Home Kebencanaan Riset UGM Ungkap Penyebab Jakarta dan Semarang Sering Banjir

Riset UGM Ungkap Penyebab Jakarta dan Semarang Sering Banjir

Yogyakarta, Gatra.com - Dosen Teknik Geodesi Fakultas Teknik Universitas Gajah Mada (UGM), Heri Susanto, menyebut kota-kota besar Indonesia di pesisir akan lebih sering mengalami kebanjiran saat intensitas hujan tinggi.

Di Jakarta dan Semarang, banjir lebih sering terjadi karena permukaan tanahnya lebih rendah dari permukaan laut.

"Hasil penelitian kita, di Semarang dan Jakarta kondisinya sama.  Penurunan tanah dipercepat oleh pemanfaatan air tanah yang berlebihan dan melebih kapasitas imbuhannya,” kata Heri kepada wartawan, Jumat (6/1).

Kondisi yang sama juga ditemui di berbagai kota besar di Indonesia yang berada di pesisir seperti Samarinda, Makassar, Kupang, dan Ambon.

Umumnya daerah pesisir ini tanahnya terbentuk dari tanah aluvial dari hasil endapan sungai sehingga lebih mudah mengalami pemadatan dan akhirnya terjadi penurunan tanah.

Khusus di Semarang, Heri menyatakan banjir tahunan terjadi karena berkurangnya imbuhan di cekungan air tanah (CAT).

"Di daerah tangkapan air Kota Semarang dulunya terdapat banyak kebun, tanah tegalan, dan ruang terbuka.

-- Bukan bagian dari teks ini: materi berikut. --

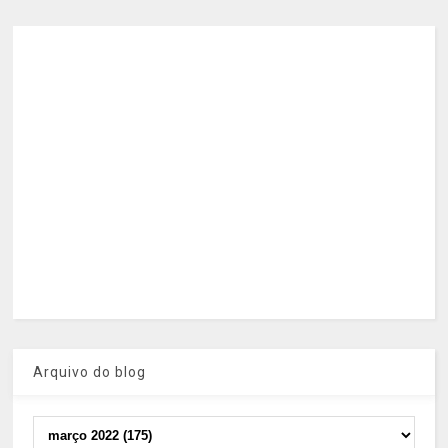
Arquivo do blog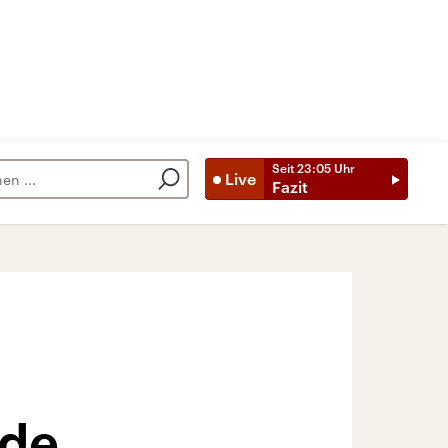
Seit
23:05
Uhr
Live
Fazit
ade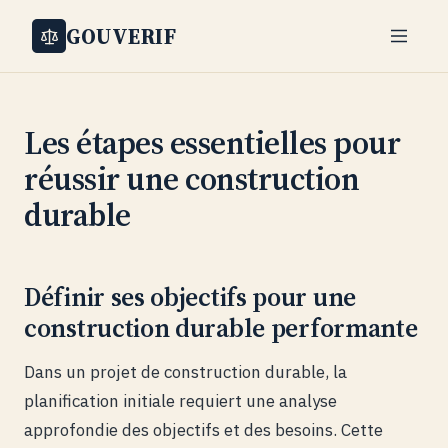
GOUVERIF
Les étapes essentielles pour
réussir une construction
durable
Définir ses objectifs pour une
construction durable performante
Dans un projet de construction durable, la
planification initiale requiert une analyse
approfondie des objectifs et des besoins. Cette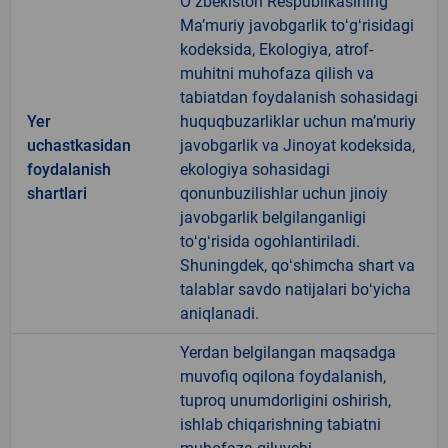
Oʻzbekiston Respublikasining
Maʼmuriy javobgarlik toʻgʻrisidagi
kodeksida, Ekologiya, atrof-
muhitni muhofaza qilish va
tabiatdan foydalanish sohasidagi
Yer
huquqbuzarliklar uchun maʼmuriy
uchastkasidan
javobgarlik va Jinoyat kodeksida,
foydalanish
ekologiya sohasidagi
shartlari
qonunbuzilishlar uchun jinoiy
javobgarlik belgilanganligi
toʻgʻrisida ogohlantiriladi.
Shuningdek, qoʻshimcha shart va
talablar savdo natijalari boʻyicha
aniqlanadi.
Yerdan belgilangan maqsadga
muvofiq oqilona foydalanish,
tuproq unumdorligini oshirish,
ishlab chiqarishning tabiatni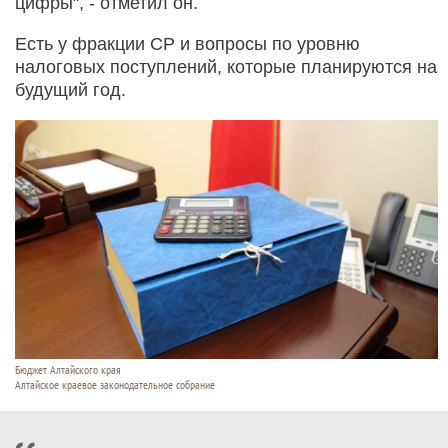
цифры", - отметил он.
Есть у фракции СР и вопросы по уровню
налоговых поступлений, которые планируются на
будущий год.
Бюджет Алтайского края
Алтайское краевое законодательное собрание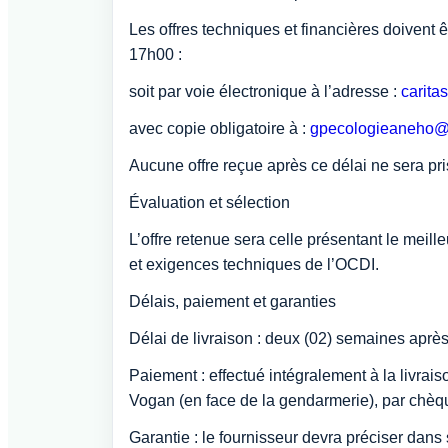
Les offres techniques et financières doivent 
17h00 :
soit par voie électronique à l’adresse :
carit
avec copie obligatoire à :
gpecologieaneho@
Aucune offre reçue après ce délai ne sera pr
Évaluation et sélection
L’offre retenue sera celle présentant le meill
et exigences techniques de l’OCDI.
Délais, paiement et garanties
Délai de livraison : deux (02) semaines après 
Paiement : effectué intégralement à la livrai
Vogan (en face de la gendarmerie), par chèq
Garantie : le fournisseur devra préciser dans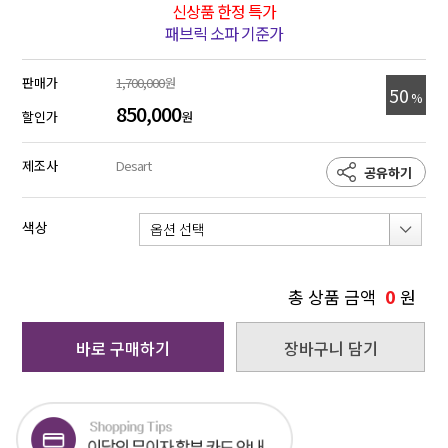
신상품 한정 특가
패브릭 소파 기준가
판매가
1,700,000
원
50
%
850,000
할인가
원
제조사
Desart
공유하기
색상
0
총 상품 금액
원
바로 구매하기
장바구니 담기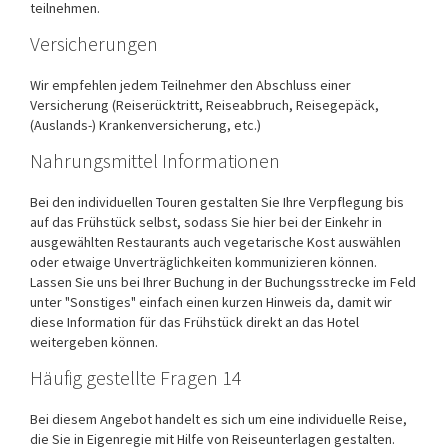
teilnehmen.
Versicherungen
Wir empfehlen jedem Teilnehmer den Abschluss einer
Versicherung (Reiserücktritt, Reiseabbruch, Reisegepäck,
(Auslands-) Krankenversicherung, etc.)
Nahrungsmittel Informationen
Bei den individuellen Touren gestalten Sie Ihre Verpflegung bis
auf das Frühstück selbst, sodass Sie hier bei der Einkehr in
ausgewählten Restaurants auch vegetarische Kost auswählen
oder etwaige Unverträglichkeiten kommunizieren können.
Lassen Sie uns bei Ihrer Buchung in der Buchungsstrecke im Feld
unter "Sonstiges" einfach einen kurzen Hinweis da, damit wir
diese Information für das Frühstück direkt an das Hotel
weitergeben können.
Häufig gestellte Fragen 14
Bei diesem Angebot handelt es sich um eine individuelle Reise,
die Sie in Eigenregie mit Hilfe von Reiseunterlagen gestalten.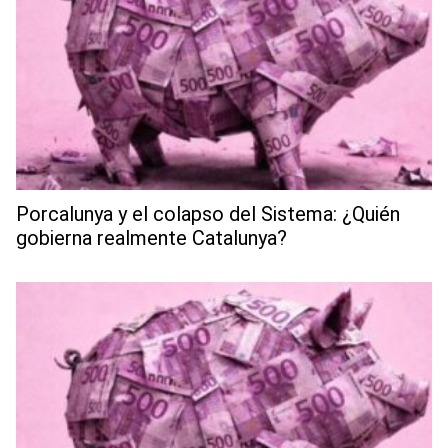
Porcalunya y el colapso del Sistema: ¿Quién
gobierna realmente Catalunya?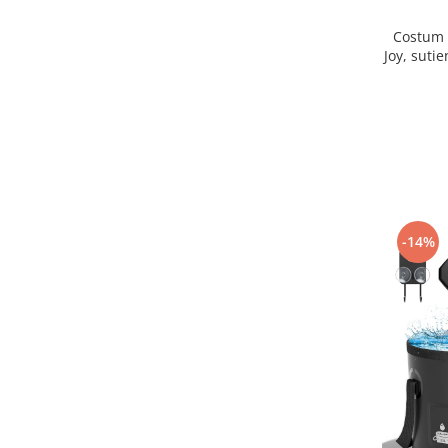
Costum 
Joy, sutie
inalta, n
-14%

Namun kemudian berubah menjadi kompleks perumahan, kawasan industri, dan pembangunan infrastruktur lainnya. Hal ini menyebabkan Semarang kehilangan CAT," katanya.

Dengan kenaikan permukaan air laut global mencapai 3-5 milimeter per tahun, Kota Semarang akan mengalami penurunan tanah 9 centimeter dalam setahun.

“Ada penurunan tanah 30 kali lebih besar dibanding kenaikan air laut global,” katanya.

Menurutnya, faktor lokal penurunan tanah ini berdampak pada kenaikan relatif permukaan laut di Semarang dan Jakarta.

Bahkan percepatan penurunan tanah ini menyebabkan dua kota itu sering dilanda banjir saat curah hujan tinggi. Hal ini karena posisi daratan di pesisir lebih rendah dari air permukaan laut. “Itu juga yang terjadi di Jakarta,” jelasnya.

Baik di Semarang maupun di Jakarta, kata Heri, posisi daratan pesisir yang lebih rendah dari air permukaan laut harus ditangani secara komprehensif. Daerah permukiman dan industri yang ada saat ini di kawasan pesisir dapat dilindungi dengan tanggul laut.

Selanjutnya juga dapat disiapkan banyak pompa untuk mengalirkan air dari drainase ke sungai besar menuju laut.

“Harus ada pompa yang disiapkan walaupun membutuhkan biaya operasional yang besar,” jelasnya.

Untuk mengantisipasi terjadinya dampak yang lebih besar di kemudian hari, ia mengusulkan agar pemerintah membuat kebijakan yang komprehensif.

 

“Yang pertama adalah mengatur pengambilan air tanah dan menjaga imbuhannya melalui perubahan pembatasan penggunaan lahan di daerah tangkapan airnya. Selanjutnya adalah menanggulangi dampaknya, misalnya pembangunan tanggul pantai untuk melindungi infrastruktur dan warga,” pungkasnya.